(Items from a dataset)
⟨
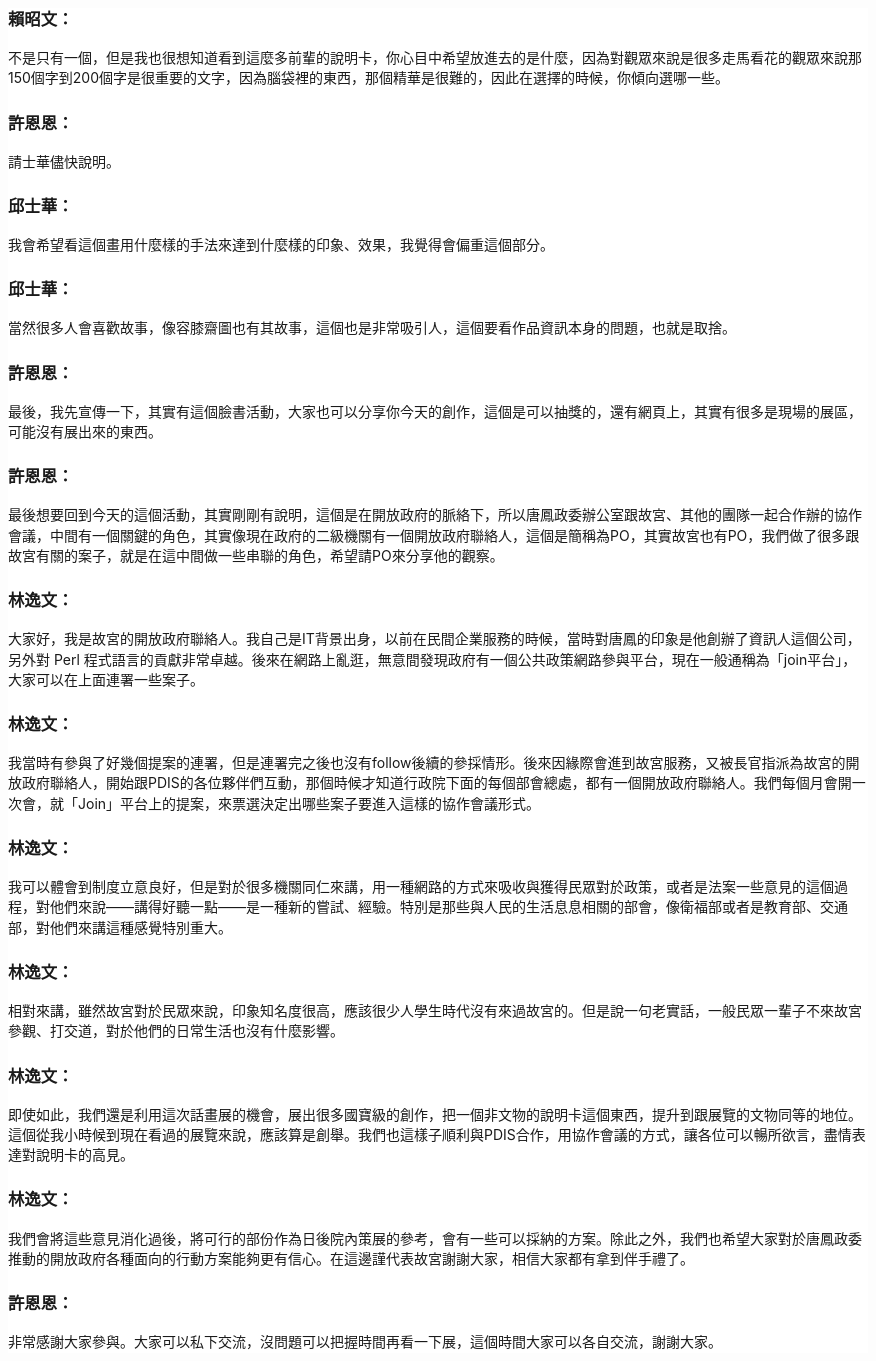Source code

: ### 賴昭文：
不是只有一個，但是我也很想知道看到這麼多前輩的說明卡，你心目中希望放進去的是什麼，因為對觀眾來說是很多走馬看花的觀眾來說那150個字到200個字是很重要的文字，因為腦袋裡的東西，那個精華是很難的，因此在選擇的時候，你傾向選哪一些。

### 許恩恩：
請士華儘快說明。

### 邱士華：
我會希望看這個畫用什麼樣的手法來達到什麼樣的印象、效果，我覺得會偏重這個部分。

### 邱士華：
當然很多人會喜歡故事，像容膝齋圖也有其故事，這個也是非常吸引人，這個要看作品資訊本身的問題，也就是取捨。

### 許恩恩：
最後，我先宣傳一下，其實有這個臉書活動，大家也可以分享你今天的創作，這個是可以抽獎的，還有網頁上，其實有很多是現場的展區，可能沒有展出來的東西。

### 許恩恩：
最後想要回到今天的這個活動，其實剛剛有說明，這個是在開放政府的脈絡下，所以唐鳳政委辦公室跟故宮、其他的團隊一起合作辦的協作會議，中間有一個關鍵的角色，其實像現在政府的二級機關有一個開放政府聯絡人，這個是簡稱為PO，其實故宮也有PO，我們做了很多跟故宮有關的案子，就是在這中間做一些串聯的角色，希望請PO來分享他的觀察。

### 林逸文：
大家好，我是故宮的開放政府聯絡人。我自己是IT背景出身，以前在民間企業服務的時候，當時對唐鳳的印象是他創辦了資訊人這個公司，另外對 Perl 程式語言的貢獻非常卓越。後來在網路上亂逛，無意間發現政府有一個公共政策網路參與平台，現在一般通稱為「join平台」，大家可以在上面連署一些案子。

### 林逸文：
我當時有參與了好幾個提案的連署，但是連署完之後也沒有follow後續的參採情形。後來因緣際會進到故宮服務，又被長官指派為故宮的開放政府聯絡人，開始跟PDIS的各位夥伴們互動，那個時候才知道行政院下面的每個部會總處，都有一個開放政府聯絡人。我們每個月會開一次會，就「Join」平台上的提案，來票選決定出哪些案子要進入這樣的協作會議形式。

### 林逸文：
我可以體會到制度立意良好，但是對於很多機關同仁來講，用一種網路的方式來吸收與獲得民眾對於政策，或者是法案一些意見的這個過程，對他們來說——講得好聽一點——是一種新的嘗試、經驗。特別是那些與人民的生活息息相關的部會，像衛福部或者是教育部、交通部，對他們來講這種感覺特別重大。

### 林逸文：
相對來講，雖然故宮對於民眾來說，印象知名度很高，應該很少人學生時代沒有來過故宮的。但是說一句老實話，一般民眾一輩子不來故宮參觀、打交道，對於他們的日常生活也沒有什麼影響。

### 林逸文：
即使如此，我們還是利用這次話畫展的機會，展出很多國寶級的創作，把一個非文物的說明卡這個東西，提升到跟展覽的文物同等的地位。這個從我小時候到現在看過的展覽來說，應該算是創舉。我們也這樣子順利與PDIS合作，用協作會議的方式，讓各位可以暢所欲言，盡情表達對說明卡的高見。

### 林逸文：
我們會將這些意見消化過後，將可行的部份作為日後院內策展的參考，會有一些可以採納的方案。除此之外，我們也希望大家對於唐鳳政委推動的開放政府各種面向的行動方案能夠更有信心。在這邊謹代表故宮謝謝大家，相信大家都有拿到伴手禮了。

### 許恩恩：
非常感謝大家參與。大家可以私下交流，沒問題可以把握時間再看一下展，這個時間大家可以各自交流，謝謝大家。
⟩
TASK TO CARRY OUT:
How many lines of the material above contain the string "其他的團隊一起合作辦的協作會議"? Reply with the number alone.

ANSWER:
1